WORK ITEM:
Rename "Latest News" to "Recent News" throughout the records below and leave every other line unchanged. Omit the pictures from your answer.

Saved data entries
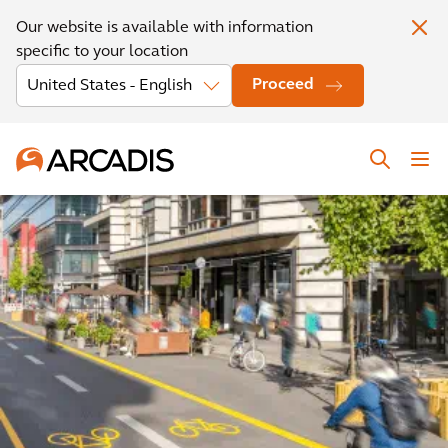
Our website is available with information
specific to your location
Proceed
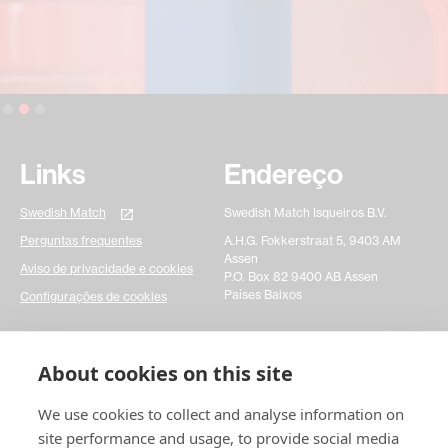
Slide 2 of 3.
Links
Endereço
Swedish Match
Swedish Match Isqueiros B.V.
Perguntas frequentes
A.H.G. Fokkerstraat 5, 9403 AM
Assen
Aviso de privacidade e cookies
P.O. Box 82 9400 AB Assen
Países Baixos
Configurações de cookies
Entre em contato
About cookies on this site
Preencha um formulário de contato simples e
We use cookies to collect and analyse information on
informe-nos sobre suas dúvidas. Isso realmente nos
ajudaria a agir mais rapidamente em qualquer
site performance and usage, to provide social media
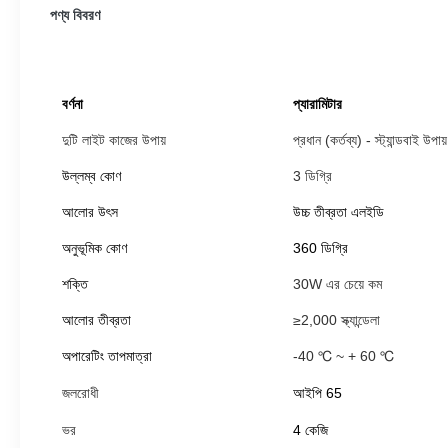
পণ্য বিবরণ
বর্ণনা
প্যারামিটার
দুটি লাইট কাজের উপায়
প্রধান (কর্তব্য) - স্ট্যান্ডবাই উপায়
উল্লম্ব কোণ
3 ডিগ্রি
আলোর উৎস
উচ্চ তীব্রতা এলইডি
অনুভূমিক কোণ
360 ডিগ্রি
শক্তি
30W এর চেয়ে কম
আলোর তীব্রতা
≥2,000 স্ক্যান্ডেলা
অপারেটিং তাপমাত্রা
-40 ℃ ~ + 60 ℃
জলরোধী
আইপি 65
ভর
4 কেজি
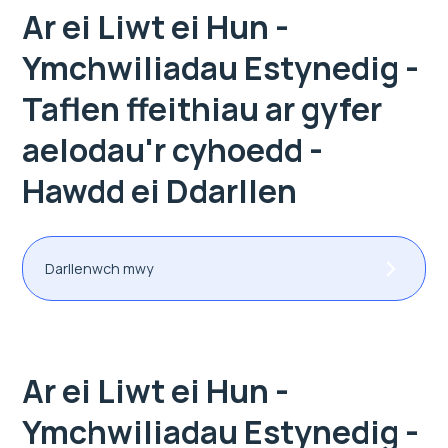
Ar ei Liwt ei Hun -
Ymchwiliadau Estynedig -
Taflen ffeithiau ar gyfer
aelodau'r cyhoedd -
Hawdd ei Ddarllen
Darllenwch mwy
Ar ei Liwt ei Hun -
Ymchwiliadau Estynedig -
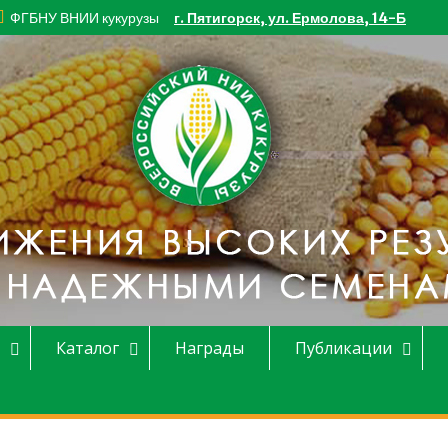
ФГБНУ ВНИИ кукурузы
г. Пятигорск, ул. Ермолова, 14-Б
Каталог
Награды
Публикации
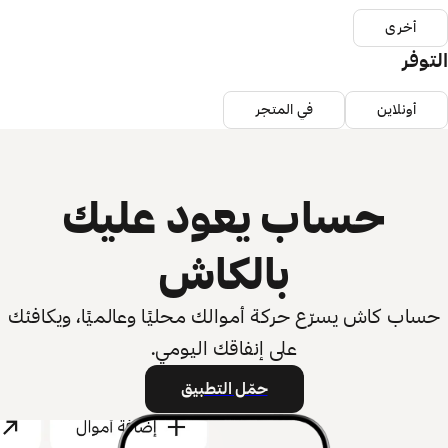
أخرى
التوفر
أونلاين
في المتجر
حساب يعود عليك
بالكاش
حساب كاش يسرّع حركة أموالك محليًا وعالميًا، ويكافئك
على إنفاقك اليومي.
حمّل التطبيق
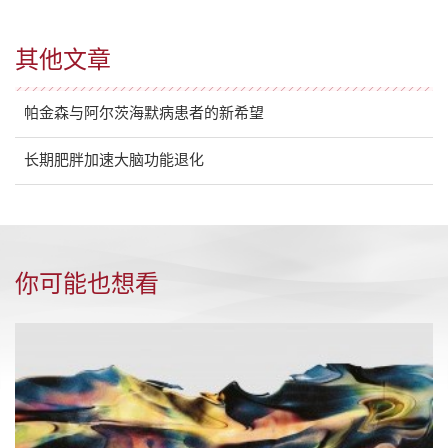
其他文章
帕金森与阿尔茨海默病患者的新希望
长期肥胖加速大脑功能退化
你可能也想看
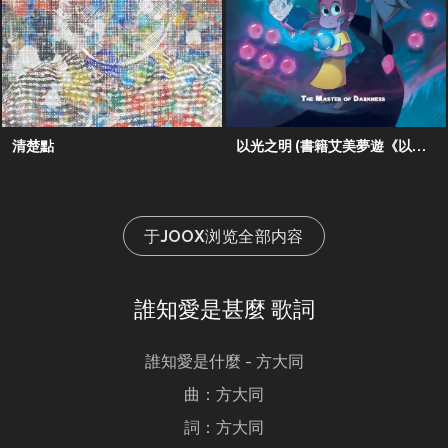
清楚點
以光之明 (書籍艾美夢遊《以光之明》主題曲)
于JOOX浏览全部内容
誰知愛是甚麼 歌詞
誰知愛是什麼 - 方大同
曲：方大同
詞：方大同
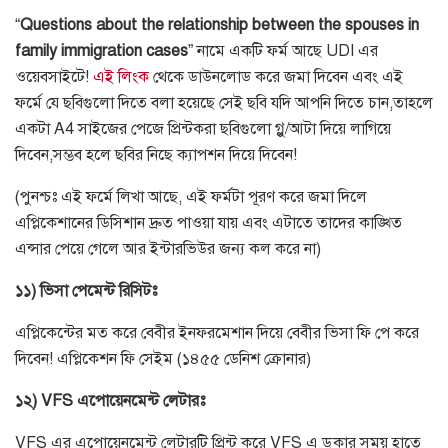
“
Questions about the relationship between the spouses in
family immigration cases
”
নামে একটি ফর্ম আছে
UDI
এর
ওয়েবসাইটে
!
এই লিংক
থেকে ডাউনলোড করে জমা দিবেন এবং এই
ফর্মে যে ছবিগুলো দিতে বলা হয়েছে সেই ছবি যদি আপনি দিতে চান
,
তাহলে
একটা
A4
সাইজের পেজে প্রিন্টকরা ছবিগুলো গ্লু
/
আটা দিয়ে লাগিয়ে
দিবেন
,
সম্ভব হলে ছবির নিছে ক্যাপশন দিয়ে দিবেন
!
(
পুনশ্চঃ এই ফর্মে লিখা আছে
,
এই ফর্মটা পূরণ করে জমা দিলে
এপ্লিকেশানের ডিসিশান দ্রুত পাওয়া যায় এবং এটাতে তাদের কাঙ্খিত
এন্সার পেয়ে গেলে আর ইন্টারভিউর জন্য কল করে না
)
১১
)
ভিসা
পেমেন্ট
রিসিটঃ
এপ্লিকেন্টের মত করে বেবীর ইনফরমেশান দিয়ে বেবীর ভিসা ফি পে করে
দিবেন
!
এপ্লিকেশন ফি সেইম
(
১৪৫৫ ডেনিশ ক্রোনার
)
১২
) VFS
এপোয়েনমেন্ট
লেটারঃ
VFS
এর এপোয়েনমেন্ট লেটারটি প্রিন্ট করে
VFS
এ ডুকার সময় হাতে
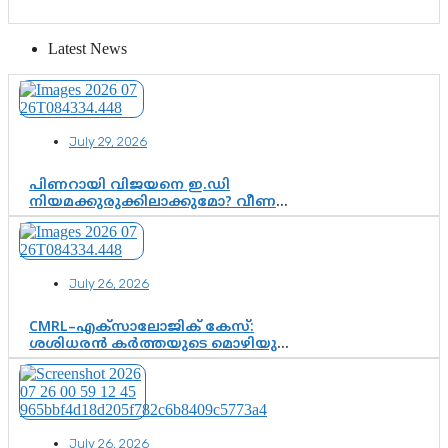
Latest News
July 29, 2026
പിണറായി വിജയനെ ഇ.ഡി
നിയമക്കുരുക്കിലാക്കുമോ? വീണ
വിജയൻ മാപ്പുസാക്ഷിയാകുമോ?
കർത്തയുടെ മൊഴി നിർണായക
വഴിത്തിരിവാകുമോ?
July 26, 2026
CMRL–എക്‌സാലോജിക് കേസ്:
ശശിധരൻ കർത്തയുടെ മൊഴിയുടെ
അടിസ്ഥാനത്തിൽ പിണറായി
വിജയനെ ചോദ്യം ചെയ്യുന്നതിൽ ഉടൻ
തീരുമാനം; വീണയ്‌ക്കെതിരെ
കൂടുതൽ തെളിവുകൾ പരിശോധിച്ച്
ഇഡി
July 26, 2026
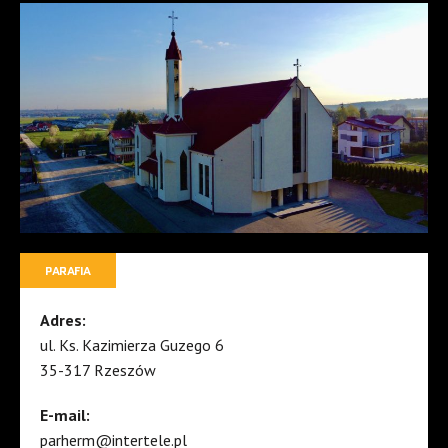
PARAFIA
Adres:
ul. Ks. Kazimierza Guzego 6
35-317 Rzeszów
E-mail:
parherm@intertele.pl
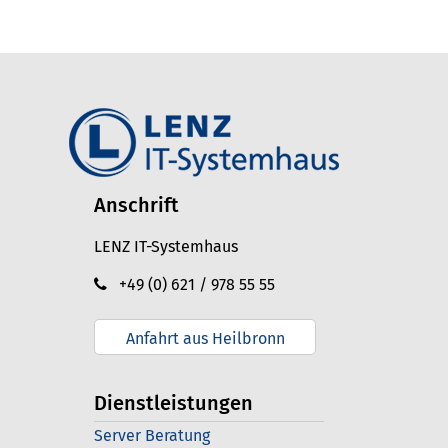
Anschrift
LENZ IT-Systemhaus
+49 (0) 621 / 978 55 55
Anfahrt aus Heilbronn
Dienstleistungen
Server Beratung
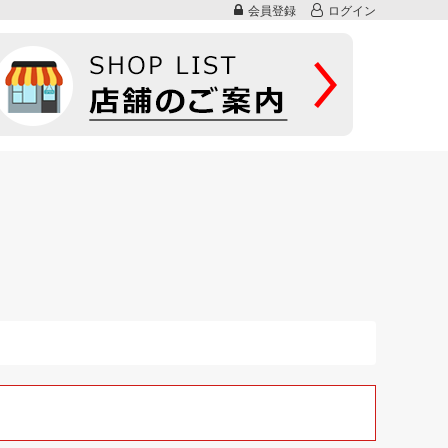
会員登録
ログイン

ANSWER:
Our website is available with information
specific to your location
Proceed
Slide 2 of 3.
Links
Endereço
Swedish Match
Swedish Match Isqueiros B.V.
Perguntas frequentes
A.H.G. Fokkerstraat 5, 9403 AM
Assen
Aviso de privacidade e cookies
P.O. Box 82 9400 AB Assen
Países Baixos
Configurações de cookies
Entre em contato
About cookies on this site
Preencha um formulário de contato simples e
We use cookies to collect and analyse information on
informe-nos sobre suas dúvidas. Isso realmente nos
ajudaria a agir mais rapidamente em qualquer
site performance and usage, to provide social media
পণ্য বিবরণ
বর্ণনা
প্যারামিটার
দুটি লাইট কাজের উপায়
প্রধান (কর্তব্য) - স্ট্যান্ডবাই উপায়
উল্লম্ব কোণ
3 ডিগ্রি
আলোর উৎস
উচ্চ তীব্রতা এলইডি
অনুভূমিক কোণ
360 ডিগ্রি
শক্তি
30W এর চেয়ে কম
আলোর তীব্রতা
≥2,000 স্ক্যান্ডেলা
অপারেটিং তাপমাত্রা
-40 ℃ ~ + 60 ℃
জলরোধী
আইপি 65
ভর
4 কেজি
Ar ei Liwt ei Hun -
Ymchwiliadau Estynedig -
Taflen ffeithiau ar gyfer
aelodau'r cyhoedd -
Hawdd ei Ddarllen
Darllenwch mwy
Ar ei Liwt ei Hun -
Ymchwiliadau Estynedig -
ФГБНУ ВНИИ кукурузы
г. Пятигорск, ул. Ермолова, 14-Б
Каталог
Награды
Публикации
أخرى
التوفر
أونلاين
في المتجر
حساب يعود عليك
بالكاش
حساب كاش يسرّع حركة أموالك محليًا وعالميًا، ويكافئك
على إنفاقك اليومي.
حمّل التطبيق
其他文章
帕金森与阿尔茨海默病患者的新希望
长期肥胖加速大脑功能退化
你可能也想看
清楚點
以光之明 (書籍艾美夢遊《以光之明》主題曲)
于JOOX浏览全部内容
誰知愛是甚麼 歌詞
誰知愛是什麼 - 方大同
曲：方大同
詞：方大同
“
Questions about the relationship between the spouses in
family immigration cases
”
নামে একটি ফর্ম আছে
UDI
এর
ওয়েবসাইটে
!
এই লিংক
থেকে ডাউনলোড করে জমা দিবেন এবং এই
ফর্মে যে ছবিগুলো দিতে বলা হয়েছে সেই ছবি যদি আপনি দিতে চান
,
তাহলে
একটা
A4
সাইজের পেজে প্রিন্টকরা ছবিগুলো গ্লু
/
আটা দিয়ে লাগিয়ে
দিবেন
,
সম্ভব হলে ছবির নিছে ক্যাপশন দিয়ে দিবেন
!
(
পুনশ্চঃ এই ফর্মে লিখা আছে
,
এই ফর্মটা পূরণ করে জমা দিলে
এপ্লিকেশানের ডিসিশান দ্রুত পাওয়া যায় এবং এটাতে তাদের কাঙ্খিত
এন্সার পেয়ে গেলে আর ইন্টারভিউর জন্য কল করে না
)
১১
)
ভিসা
পেমেন্ট
রিসিটঃ
এপ্লিকেন্টের মত করে বেবীর ইনফরমেশান দিয়ে বেবীর ভিসা ফি পে করে
দিবেন
!
এপ্লিকেশন ফি সেইম
(
১৪৫৫ ডেনিশ ক্রোনার
)
১২
) VFS
এপোয়েনমেন্ট
লেটারঃ
VFS
এর এপোয়েনমেন্ট লেটারটি প্রিন্ট করে
VFS
এ ডুকার সময় হাতে
Recent News
July 29, 2026
പിണറായി വിജയനെ ഇ.ഡി
നിയമക്കുരുക്കിലാക്കുമോ? വീണ
വിജയൻ മാപ്പുസാക്ഷിയാകുമോ?
കർത്തയുടെ മൊഴി നിർണായക
വഴിത്തിരിവാകുമോ?
July 26, 2026
CMRL–എക്‌സാലോജിക് കേസ്:
ശശിധരൻ കർത്തയുടെ മൊഴിയുടെ
അടിസ്ഥാനത്തിൽ പിണറായി
വിജയനെ ചോദ്യം ചെയ്യുന്നതിൽ ഉടൻ
തീരുമാനം; വീണയ്‌ക്കെതിരെ
കൂടുതൽ തെളിവുകൾ പരിശോധിച്ച്
ഇഡി
July 26, 2026
PARAFIA
Adres:
ul. Ks. Kazimierza Guzego 6
35-317 Rzeszów
E-mail:
parherm@intertele.pl
Anschrift
LENZ IT-Systemhaus
+49 (0) 621 / 978 55 55
Anfahrt aus Heilbronn
Dienstleistungen
Server Beratung
会員登録
ログイン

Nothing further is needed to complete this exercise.